**Reading text**
A Bit About Beginnings
By Margaret Dilloway | May 12, 2017 |
Last month, I spoke at T. Greenwood’s Novel Writing class at Grossmont College in El Cajon, CA. She asked me to talk about beginnings since that’s what the class was studying.
I thought about what I consider when I begin writing a book. Of course, there’s the important decision of where to start your story within the plot. But what about the micro-beginning, like a first line? I pulled out my books and looked at all my first sentences, wondering if I could find a common thread. I could see one among the women’s fiction.
“I had always been a disobedient girl.” (How to Be an American Housewife)
“For a moment, I think I have made a mistake.” (The Care and Handling of Roses with Thorns)
“People in my family are pathologically incapable of asking anyone for help.” Sisters of Heart and Snow (after the prologue)
Each first line somehow encapsulates the character and the theme of the book. I had never thought about that too hard before. It seemed to be something I did without thinking about it.
I looked at my kids’ fantasy book Momotaro: Xander and the Lost Island of Monsters next.
“I shuffle through my notes once, twice, three times, feeling sweat starting to trickle down my sides and from my palms.”

**Problems to solve**
[1] In the post on beginnings, what does each first line of the women's fiction somehow encapsulate?
[2] Carry on the post on beginnings from its last sentence.
The lines after this point are separate material with no tie to the post on beginnings.

**Data rows**

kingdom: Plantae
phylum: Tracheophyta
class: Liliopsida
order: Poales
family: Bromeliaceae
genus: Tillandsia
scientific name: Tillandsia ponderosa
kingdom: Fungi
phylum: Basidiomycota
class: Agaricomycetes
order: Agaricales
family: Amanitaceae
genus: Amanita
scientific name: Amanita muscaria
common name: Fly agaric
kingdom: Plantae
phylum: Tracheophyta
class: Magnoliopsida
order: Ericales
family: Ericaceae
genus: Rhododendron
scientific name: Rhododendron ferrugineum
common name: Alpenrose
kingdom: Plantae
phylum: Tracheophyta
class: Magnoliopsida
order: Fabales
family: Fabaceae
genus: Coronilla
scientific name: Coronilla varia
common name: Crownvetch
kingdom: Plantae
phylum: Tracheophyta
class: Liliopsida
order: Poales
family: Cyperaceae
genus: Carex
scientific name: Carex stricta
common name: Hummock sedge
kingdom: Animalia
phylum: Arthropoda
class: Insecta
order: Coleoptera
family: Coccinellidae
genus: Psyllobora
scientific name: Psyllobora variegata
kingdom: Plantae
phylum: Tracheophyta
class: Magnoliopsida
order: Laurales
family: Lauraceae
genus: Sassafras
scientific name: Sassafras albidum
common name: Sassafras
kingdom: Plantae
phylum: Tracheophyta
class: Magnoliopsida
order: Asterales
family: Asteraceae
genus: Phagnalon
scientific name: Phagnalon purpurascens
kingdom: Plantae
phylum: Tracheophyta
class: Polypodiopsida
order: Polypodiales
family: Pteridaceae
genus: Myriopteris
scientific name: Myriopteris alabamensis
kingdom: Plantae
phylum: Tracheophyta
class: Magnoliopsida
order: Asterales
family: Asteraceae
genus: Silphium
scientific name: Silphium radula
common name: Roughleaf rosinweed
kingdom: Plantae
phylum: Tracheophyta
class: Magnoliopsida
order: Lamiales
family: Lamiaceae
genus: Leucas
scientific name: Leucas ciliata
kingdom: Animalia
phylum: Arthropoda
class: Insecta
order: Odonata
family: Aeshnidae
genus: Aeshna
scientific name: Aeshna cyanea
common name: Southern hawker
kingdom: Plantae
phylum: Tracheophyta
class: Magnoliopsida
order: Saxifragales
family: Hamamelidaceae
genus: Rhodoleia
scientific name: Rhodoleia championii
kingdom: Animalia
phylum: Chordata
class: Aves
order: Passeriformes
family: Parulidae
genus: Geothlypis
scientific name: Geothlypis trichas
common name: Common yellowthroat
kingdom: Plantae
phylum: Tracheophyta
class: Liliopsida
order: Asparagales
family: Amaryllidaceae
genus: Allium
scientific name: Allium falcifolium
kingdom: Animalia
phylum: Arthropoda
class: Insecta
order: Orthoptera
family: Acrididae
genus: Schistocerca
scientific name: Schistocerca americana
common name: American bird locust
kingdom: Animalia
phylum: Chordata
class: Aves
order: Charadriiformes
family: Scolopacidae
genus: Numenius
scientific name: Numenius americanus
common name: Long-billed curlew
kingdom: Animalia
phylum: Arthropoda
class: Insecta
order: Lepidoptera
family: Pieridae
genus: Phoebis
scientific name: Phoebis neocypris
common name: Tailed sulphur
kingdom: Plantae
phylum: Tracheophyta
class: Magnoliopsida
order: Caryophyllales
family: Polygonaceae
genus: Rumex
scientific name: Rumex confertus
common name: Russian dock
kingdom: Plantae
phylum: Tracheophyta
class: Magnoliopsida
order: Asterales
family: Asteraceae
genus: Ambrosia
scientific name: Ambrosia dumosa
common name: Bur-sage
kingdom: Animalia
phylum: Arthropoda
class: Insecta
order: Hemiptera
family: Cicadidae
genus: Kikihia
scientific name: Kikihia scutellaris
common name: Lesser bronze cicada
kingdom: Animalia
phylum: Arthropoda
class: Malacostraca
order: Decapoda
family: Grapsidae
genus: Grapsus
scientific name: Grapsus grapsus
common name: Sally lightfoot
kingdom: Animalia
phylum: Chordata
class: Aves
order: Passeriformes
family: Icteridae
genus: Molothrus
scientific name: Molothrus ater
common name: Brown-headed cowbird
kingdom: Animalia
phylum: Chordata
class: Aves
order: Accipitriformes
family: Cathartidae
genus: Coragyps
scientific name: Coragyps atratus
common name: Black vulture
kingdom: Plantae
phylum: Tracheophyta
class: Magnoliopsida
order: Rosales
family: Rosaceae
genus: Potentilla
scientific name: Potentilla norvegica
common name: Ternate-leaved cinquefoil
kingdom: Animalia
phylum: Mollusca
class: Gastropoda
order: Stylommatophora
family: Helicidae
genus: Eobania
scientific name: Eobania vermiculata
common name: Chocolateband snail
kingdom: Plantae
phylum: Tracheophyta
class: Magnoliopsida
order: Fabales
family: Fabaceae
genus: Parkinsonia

**Outputs in order**
[1] The character and the theme of the book.

[2]
I suppose that first line could be construed as a theme, since the main character spends much of the book being nervous, but I’d also consider that to be a stretch of the imagination. It’s just more descriptive.
Now I was curious. Do other authors have a first sentence like the one I’d noticed? Was I a one-off? I pulled some random books off my shelf to look at their first lines.
“I am a man you can trust, is how my customers view me.” A Patchwork Planet, Anne Tyler.
“Snowflakes danced through the evening light.” Six Four, Hideo Yokoyama.
“Everyone has a Cordova story, whether they like it or not.” Night Film, Marisha Pessl.
“Ships at a distance have every man’s wish on board.” Their Eyes Were Watching God, Zora Neale Hurston.
Six Four begins with a description. It’s a crime fiction novel. Momotaro is a fantasy and more of a “commercial” novel. Also description.
The others have a more literary bent and their first lines certainly seem to have the quality of encapsulating the novel’s mood or the main character’s essence. So perhaps being more literary is the thread tying them all together.
At the class, I challenged the students to look at their works-in-progress and come up with a first line or two that serves the same purpose. About five were eager to read theirs aloud, and a few made us gasp with their beauty.
Perhaps it doesn’t work with all genres, but if you find your beginning feels a little blah, it’s certainly something you could try. See if it unlocks anything else. Or if it unlocks nothing.
How do you start your stories? Would you try this exercise with your work in progress?
[coffee]
Margaret-
I like your first lines! I think each one works for a different reason. May I add to your own self-analysis?
“I had always been a disobedient girl.”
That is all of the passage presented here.